First, he hammered the FDIC with a record sanctions award in the long-running case against Maxxam chairman Charles Hurwitz.
Then, he challenged the Enron Task Force’s bludgeoning of a plea bargain from a mid-level former Enron executive.
Now, U.S. District Judge Lynn Hughes accused federal prosecutors of “reckless and conscious indifference” for bringing a fraud charge against Oklahoma lawyer John Claro and said he would award attorney’s fees to Claro under the Hyde Act that provides sanctions for bad-faith prosecutions.
“The charges are a jumble of claims and stray facts,” U.S. District Judge Lynn Hughes said about a health-fraud indictment against John Claro and seven others.
Giving short shrift to protests by Assistant U.S. Attorney Vernon Lewis, Hughes allowed Claro to present the court a bill for $327,000, or 1,090 hours at $300 per hour, from Houston attorney Dick DeGuerin.
Grizzled courthouse veterans observed that Claro must have received DeGuerin’s discount rate.

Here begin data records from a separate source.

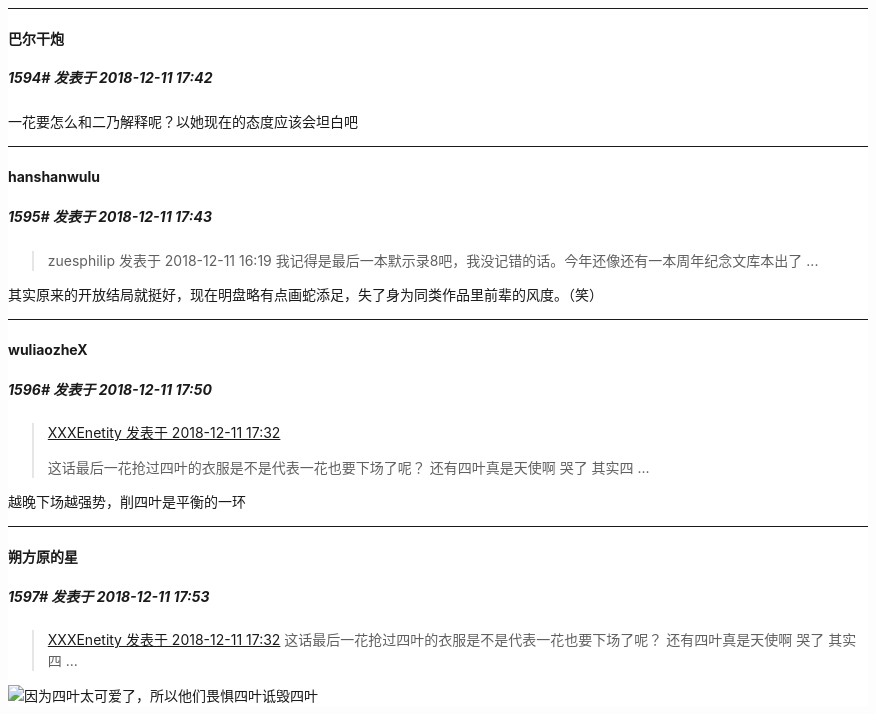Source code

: 





*****

####  巴尔干炮  
##### 1594#       发表于 2018-12-11 17:42




一花要怎么和二乃解释呢？以她现在的态度应该会坦白吧







*****

####  hanshanwulu  
##### 1595#       发表于 2018-12-11 17:43



<blockquote>zuesphilip 发表于 2018-12-11 16:19
我记得是最后一本默示录8吧，我没记错的话。今年还像还有一本周年纪念文库本出了 ...</blockquote>
其实原来的开放结局就挺好，现在明盘略有点画蛇添足，失了身为同类作品里前辈的风度。（笑）







*****

####  wuliaozheX  
##### 1596#       发表于 2018-12-11 17:50



<blockquote><a href="httphttps://bbs.saraba1st.com/2b/forum.php?mod=redirect&amp;goto=findpost&amp;pid=41909463&amp;ptid=1552818" target="_blank">XXXEnetity 发表于 2018-12-11 17:32</a>

这话最后一花抢过四叶的衣服是不是代表一花也要下场了呢？ 还有四叶真是天使啊 哭了 其实四 ...</blockquote>
越晚下场越强势，削四叶是平衡的一环







*****

####  朔方原的星  
##### 1597#       发表于 2018-12-11 17:53



<blockquote><a href="httphttps://bbs.saraba1st.com/2b/forum.php?mod=redirect&amp;goto=findpost&amp;pid=41909463&amp;ptid=1552818" target="_blank">XXXEnetity 发表于 2018-12-11 17:32</a>
这话最后一花抢过四叶的衣服是不是代表一花也要下场了呢？ 还有四叶真是天使啊 哭了 其实四 ...</blockquote>
<img src="https://static.saraba1st.com/image/smiley/face2017/034.png" referrerpolicy="no-referrer">因为四叶太可爱了，所以他们畏惧四叶诋毁四叶
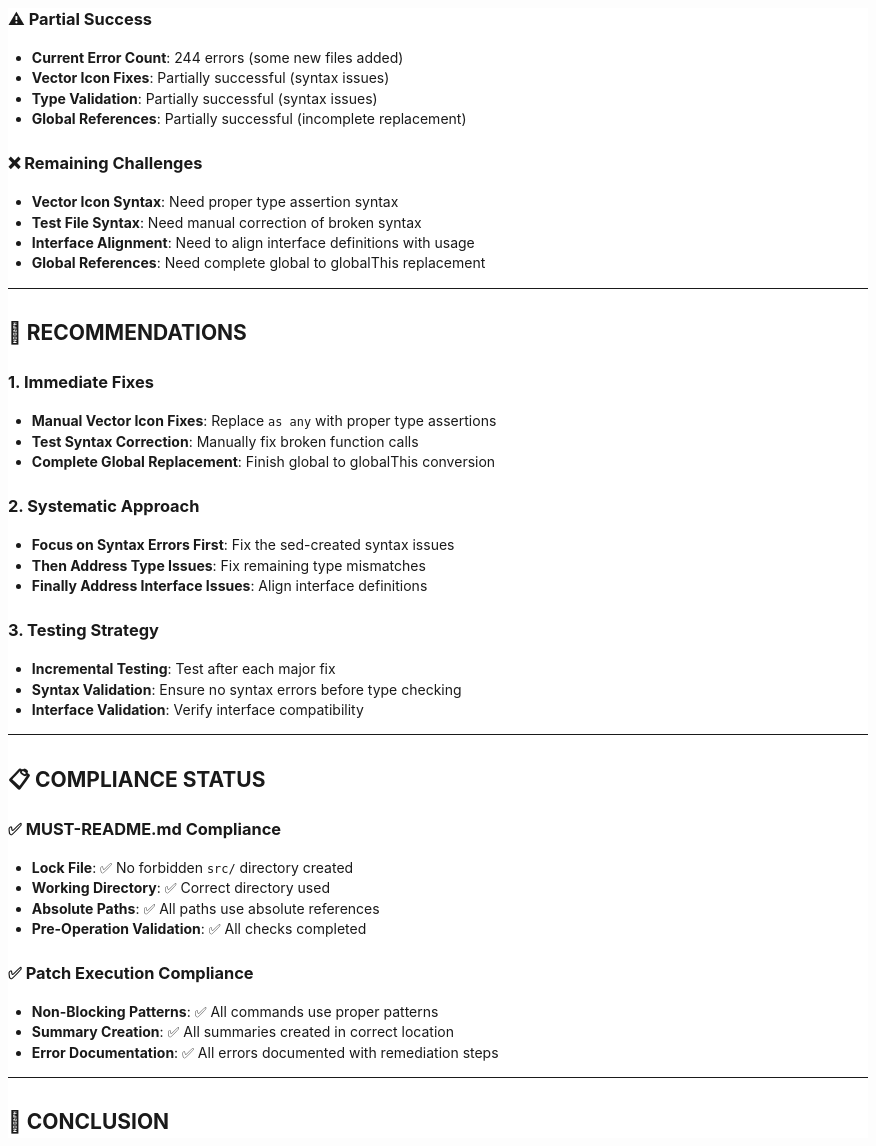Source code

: ### **⚠️ Partial Success**
- **Current Error Count**: 244 errors (some new files added)
- **Vector Icon Fixes**: Partially successful (syntax issues)
- **Type Validation**: Partially successful (syntax issues)
- **Global References**: Partially successful (incomplete replacement)

### **❌ Remaining Challenges**
- **Vector Icon Syntax**: Need proper type assertion syntax
- **Test File Syntax**: Need manual correction of broken syntax
- **Interface Alignment**: Need to align interface definitions with usage
- **Global References**: Need complete global to globalThis replacement

---

## 🎯 **RECOMMENDATIONS**

### **1. Immediate Fixes**
- **Manual Vector Icon Fixes**: Replace `as any` with proper type assertions
- **Test Syntax Correction**: Manually fix broken function calls
- **Complete Global Replacement**: Finish global to globalThis conversion

### **2. Systematic Approach**
- **Focus on Syntax Errors First**: Fix the sed-created syntax issues
- **Then Address Type Issues**: Fix remaining type mismatches
- **Finally Address Interface Issues**: Align interface definitions

### **3. Testing Strategy**
- **Incremental Testing**: Test after each major fix
- **Syntax Validation**: Ensure no syntax errors before type checking
- **Interface Validation**: Verify interface compatibility

---

## 📋 **COMPLIANCE STATUS**

### **✅ MUST-README.md Compliance**
- **Lock File**: ✅ No forbidden `src/` directory created
- **Working Directory**: ✅ Correct directory used
- **Absolute Paths**: ✅ All paths use absolute references
- **Pre-Operation Validation**: ✅ All checks completed

### **✅ Patch Execution Compliance**
- **Non-Blocking Patterns**: ✅ All commands use proper patterns
- **Summary Creation**: ✅ All summaries created in correct location
- **Error Documentation**: ✅ All errors documented with remediation steps

---

## 🏁 **CONCLUSION**
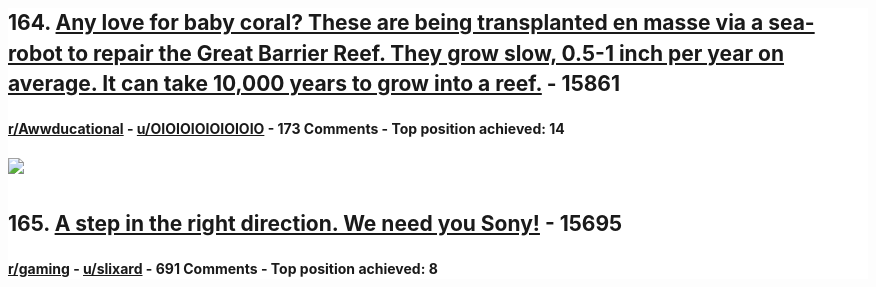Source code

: ## 164. [Any love for baby coral? These are being transplanted en masse via a sea-robot to repair the Great Barrier Reef. They grow slow, 0.5-1 inch per year on average. It can take 10,000 years to grow into a reef.](http://reddit.com/r/Awwducational/comments/an4xap/any_love_for_baby_coral_these_are_being/) - 15861
#### [r/Awwducational](http://reddit.com/r/Awwducational) - [u/OIOIOIOIOIOIOIO](http://reddit.com/u/OIOIOIOIOIOIOIO) - 173 Comments - Top position achieved: 14

<a href="https://i.redd.it/zsd4c4pimle21.jpg"><img src="https://b.thumbs.redditmedia.com/_2zxFhn0188Jezxu54hkuP6qpz8k6gAFPdBthPxX36E.jpg"></img></a>

## 165. [A step in the right direction. We need you Sony!](http://reddit.com/r/gaming/comments/an8t29/a_step_in_the_right_direction_we_need_you_sony/) - 15695
#### [r/gaming](http://reddit.com/r/gaming) - [u/slixard](http://reddit.com/u/slixard) - 691 Comments - Top position achieved: 8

The Chronicle article goes on to explain:
A Houston grand jury issued indictments March 25, 2004, accusing Claro and the others of fraudulently enticing employers to buy health insurance policies administered by offshore companies not licensed to do business in the United States.
In announcing the indictment, then U.S. Attorney Michael Shelby said in a news release, “Today’s indictment brings to light a fraud of unimaginable proportions that victimized thousands of working men and women across the United States and the small businesses that employ them.”
[Judge Hughes] threw out the charges against Claro and the other defendants July 20 [2005] after DeGuerin invoked the Hyde Amendment, a 1997 law that allows a court to award reasonable attorney’s fees and other expenses if a prosecution is found to be “vexatious, frivolous, or in bad faith.”
Judge Hughes has scheduled a May 9th hearing to determine the amount of fees and expenses that he will award in favor of Claro.